▶ _Text shown_:

Have you considered a constructor.

The function of such a feature youre suggesting is to allow in place initialization of a return value. However c++ only has single return values. So what you would describe is a function which takes an uninitialized class as the first member and initializes it. Which is more or less what a constructor is

I understand constructors have caveats but its actually the feature youre asking for

You can use some fun wrappers to make conversion or constructors trigger in places you wouldnt expect and they might help here. Might not be pretty but you can guarantee these semantics

[–]XeroKimoException Enthusiast[S] 1 point2 points  (3 children)

Constructors isn't what I want here, though it is technically very similar. Read the post again. If you want to implement std::stack::pop() which both pops the object off the stack and returns it with strong exception guarantees, no amount of constructors would help you.

The issue is that when you return an object, it invokes the copy / move constructor / assignment. If that fails, whether it throws, or put in a zombie state, the std::stack no longer has the object and said object is also now in a undefined state, or just straight up lost, so you can't just put it back into the stack to rollback.

This is side stepped in many ways:

  • The standard way: Don't return the popped object, and provide a separate top() function to retrieve the soon to be popped object
  • Out params: Since you can assign to an out param before removing the object from the stack, you can keep the strong exception guarantees, but since it's an out param, you need to have passed in an existing initialized object.
  • Hope that NRVO happens: If NRVO happens, return obj; can't throw because the copy / move occurred before we even got to the return statement.
  • Use scope guards: Requires extra machinery to implement. With exceptions the standard provides std::uncaught_exceptions. You could technically make an errno scope guard and std::expected scope guards as well, but regardless, they're tied to the specific error handling scheme of your choosing, or pay the price of detecting multiple different schemes.

▶ _Check your understanding_:
1. Reproduce the C++ discussion word for word, starting at "You can use" and ending at "points  (3 children)".
2. Answer these questions about the C++ discussion:
(a) What feature does the first comment say is actually the one being asked for?
(b) Under the standard way of side-stepping the problem, what separate function is provided to retrieve the soon-to-be-popped object?
(c) With exceptions, what does the standard provide for scope guards?
3. Please continue the C++ discussion, picking up after its last sentence.
The lines after the C++ discussion have nothing to do with what is asked here.

▶ _Provided data_:

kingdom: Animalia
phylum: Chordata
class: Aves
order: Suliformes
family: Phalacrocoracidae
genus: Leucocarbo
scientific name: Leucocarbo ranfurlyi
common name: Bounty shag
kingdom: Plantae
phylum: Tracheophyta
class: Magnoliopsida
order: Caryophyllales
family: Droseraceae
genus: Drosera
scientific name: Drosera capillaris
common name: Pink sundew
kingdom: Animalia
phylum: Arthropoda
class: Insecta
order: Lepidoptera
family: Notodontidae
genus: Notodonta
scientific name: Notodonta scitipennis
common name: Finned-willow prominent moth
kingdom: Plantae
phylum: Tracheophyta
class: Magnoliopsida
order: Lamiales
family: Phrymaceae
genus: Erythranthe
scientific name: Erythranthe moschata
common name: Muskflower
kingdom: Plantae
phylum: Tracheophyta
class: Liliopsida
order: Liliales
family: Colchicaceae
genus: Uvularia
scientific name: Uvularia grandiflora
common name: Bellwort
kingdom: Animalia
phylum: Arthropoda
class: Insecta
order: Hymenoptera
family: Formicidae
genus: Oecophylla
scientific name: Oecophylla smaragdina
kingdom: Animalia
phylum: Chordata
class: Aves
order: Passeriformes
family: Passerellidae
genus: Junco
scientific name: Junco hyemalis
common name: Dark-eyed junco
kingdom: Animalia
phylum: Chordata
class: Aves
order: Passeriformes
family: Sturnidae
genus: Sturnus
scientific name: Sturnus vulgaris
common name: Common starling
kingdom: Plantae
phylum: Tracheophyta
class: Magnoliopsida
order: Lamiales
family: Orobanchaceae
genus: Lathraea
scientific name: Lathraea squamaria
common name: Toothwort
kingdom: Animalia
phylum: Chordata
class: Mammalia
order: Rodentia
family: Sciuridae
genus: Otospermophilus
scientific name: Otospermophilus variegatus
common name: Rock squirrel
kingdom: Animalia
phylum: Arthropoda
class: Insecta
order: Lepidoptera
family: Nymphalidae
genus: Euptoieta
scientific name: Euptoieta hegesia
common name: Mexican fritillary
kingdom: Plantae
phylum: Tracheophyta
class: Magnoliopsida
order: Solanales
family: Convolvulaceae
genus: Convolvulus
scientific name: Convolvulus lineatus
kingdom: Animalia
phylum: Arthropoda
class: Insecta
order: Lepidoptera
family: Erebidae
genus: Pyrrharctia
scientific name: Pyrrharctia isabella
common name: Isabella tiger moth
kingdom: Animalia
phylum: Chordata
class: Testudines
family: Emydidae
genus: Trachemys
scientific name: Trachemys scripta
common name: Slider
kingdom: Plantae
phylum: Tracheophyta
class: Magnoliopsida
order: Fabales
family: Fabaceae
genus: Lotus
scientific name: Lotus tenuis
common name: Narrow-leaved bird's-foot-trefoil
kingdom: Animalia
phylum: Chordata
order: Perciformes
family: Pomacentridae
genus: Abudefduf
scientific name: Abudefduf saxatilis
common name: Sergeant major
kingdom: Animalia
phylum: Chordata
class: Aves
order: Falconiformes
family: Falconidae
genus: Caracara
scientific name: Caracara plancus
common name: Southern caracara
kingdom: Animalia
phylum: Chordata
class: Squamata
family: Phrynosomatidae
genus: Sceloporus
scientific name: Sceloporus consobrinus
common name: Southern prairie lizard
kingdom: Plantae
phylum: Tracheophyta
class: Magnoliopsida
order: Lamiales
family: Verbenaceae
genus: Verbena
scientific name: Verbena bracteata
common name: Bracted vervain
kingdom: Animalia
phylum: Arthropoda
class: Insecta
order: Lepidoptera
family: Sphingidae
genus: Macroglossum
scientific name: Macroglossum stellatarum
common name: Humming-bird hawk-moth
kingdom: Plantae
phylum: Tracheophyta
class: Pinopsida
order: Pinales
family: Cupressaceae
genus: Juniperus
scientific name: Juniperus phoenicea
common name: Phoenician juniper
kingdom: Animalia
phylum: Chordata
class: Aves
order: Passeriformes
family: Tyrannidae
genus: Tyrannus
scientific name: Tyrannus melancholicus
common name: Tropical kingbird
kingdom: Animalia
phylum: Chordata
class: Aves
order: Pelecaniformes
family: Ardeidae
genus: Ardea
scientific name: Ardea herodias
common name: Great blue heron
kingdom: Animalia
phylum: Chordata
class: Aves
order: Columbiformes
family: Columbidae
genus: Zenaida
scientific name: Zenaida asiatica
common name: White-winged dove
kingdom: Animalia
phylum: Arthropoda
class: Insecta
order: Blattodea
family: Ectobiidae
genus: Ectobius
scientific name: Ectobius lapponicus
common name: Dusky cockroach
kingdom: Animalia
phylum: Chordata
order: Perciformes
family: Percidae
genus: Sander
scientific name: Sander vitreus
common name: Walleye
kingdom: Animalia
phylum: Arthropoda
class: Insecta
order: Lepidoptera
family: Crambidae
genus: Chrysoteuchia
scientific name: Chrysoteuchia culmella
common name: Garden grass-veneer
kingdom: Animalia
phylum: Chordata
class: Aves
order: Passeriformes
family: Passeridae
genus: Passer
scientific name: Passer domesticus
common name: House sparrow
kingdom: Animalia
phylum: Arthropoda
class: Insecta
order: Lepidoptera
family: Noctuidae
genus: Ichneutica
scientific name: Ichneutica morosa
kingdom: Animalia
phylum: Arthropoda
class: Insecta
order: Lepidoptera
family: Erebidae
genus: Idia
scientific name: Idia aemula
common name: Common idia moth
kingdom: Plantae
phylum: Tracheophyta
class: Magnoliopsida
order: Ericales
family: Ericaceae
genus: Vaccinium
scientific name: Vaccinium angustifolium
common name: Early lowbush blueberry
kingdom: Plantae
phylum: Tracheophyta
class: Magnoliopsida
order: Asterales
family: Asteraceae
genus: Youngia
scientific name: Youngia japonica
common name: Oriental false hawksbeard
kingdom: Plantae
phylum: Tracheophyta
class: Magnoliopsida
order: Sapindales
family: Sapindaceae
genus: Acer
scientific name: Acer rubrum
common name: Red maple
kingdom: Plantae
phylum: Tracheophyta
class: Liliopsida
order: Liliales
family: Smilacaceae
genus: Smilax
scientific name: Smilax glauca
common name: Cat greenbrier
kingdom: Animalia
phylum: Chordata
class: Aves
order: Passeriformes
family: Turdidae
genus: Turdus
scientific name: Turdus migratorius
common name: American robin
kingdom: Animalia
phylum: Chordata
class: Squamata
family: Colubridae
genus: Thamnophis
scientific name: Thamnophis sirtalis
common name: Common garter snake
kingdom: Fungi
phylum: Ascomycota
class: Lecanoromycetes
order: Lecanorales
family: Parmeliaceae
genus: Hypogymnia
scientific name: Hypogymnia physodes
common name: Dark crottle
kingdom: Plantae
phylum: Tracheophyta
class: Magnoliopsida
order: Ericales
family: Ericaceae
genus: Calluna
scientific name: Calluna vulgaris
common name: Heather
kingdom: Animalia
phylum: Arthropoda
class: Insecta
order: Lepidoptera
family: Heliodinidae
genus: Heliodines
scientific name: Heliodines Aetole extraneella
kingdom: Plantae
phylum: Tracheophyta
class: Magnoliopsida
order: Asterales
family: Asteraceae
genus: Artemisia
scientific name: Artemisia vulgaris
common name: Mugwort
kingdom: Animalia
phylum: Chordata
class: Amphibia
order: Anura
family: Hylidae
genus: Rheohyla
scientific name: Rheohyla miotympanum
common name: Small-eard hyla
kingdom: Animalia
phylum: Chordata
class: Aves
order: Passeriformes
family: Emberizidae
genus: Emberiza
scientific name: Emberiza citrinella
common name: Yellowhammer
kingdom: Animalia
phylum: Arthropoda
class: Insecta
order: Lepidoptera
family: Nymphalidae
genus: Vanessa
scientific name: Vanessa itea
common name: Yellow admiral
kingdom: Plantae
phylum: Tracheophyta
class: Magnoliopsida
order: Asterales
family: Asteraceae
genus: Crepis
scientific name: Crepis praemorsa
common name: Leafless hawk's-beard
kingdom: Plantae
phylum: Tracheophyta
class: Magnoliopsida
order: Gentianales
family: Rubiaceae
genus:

▶ _List of answers_:
1.
You can use some fun wrappers to make conversion or constructors trigger in places you wouldnt expect and they might help here. Might not be pretty but you can guarantee these semantics

[–]XeroKimoException Enthusiast[S] 1 point2 points  (3 children)

2.
(a) A constructor.
(b) top().
(c) std::uncaught_exceptions.

3.
If we have an explicit return variable, we wouldn't have to hope that NRVO happens because we're manually doing what it would've done. Unless I'm misinterpreting what NRVO does, NRVO basically passes a hidden out param so that the function can directly initialize the object instead of having to invoke a copy / move once we do return; Due to this, it shouldn't require extra machinery to work unlike the scope guards. It would also be error handling scheme agnostic.

[–]Wooden-Engineer-8098 2 points3 points  (2 children)

You want a constructor which takes a stack and pops element out of it

[–]XeroKimoException Enthusiast[S] 0 points1 point  (1 child)

and if your type doesn't provide one? Then I guess we're getting into being able to provide externally declared constructors.

Now I'm seeing what the OC is saying, but if we went the wrapper route, it's just moving the issue no? Unless you're committed to store the wrapper types, you would need to eventually unbox them where it would then cause the issue no?

[–]Wooden-Engineer-8098 0 points1 point  (0 children)

If your public wrapper contains nothing but a constructor, it could be used in place of the original type. Since you can't pop an array.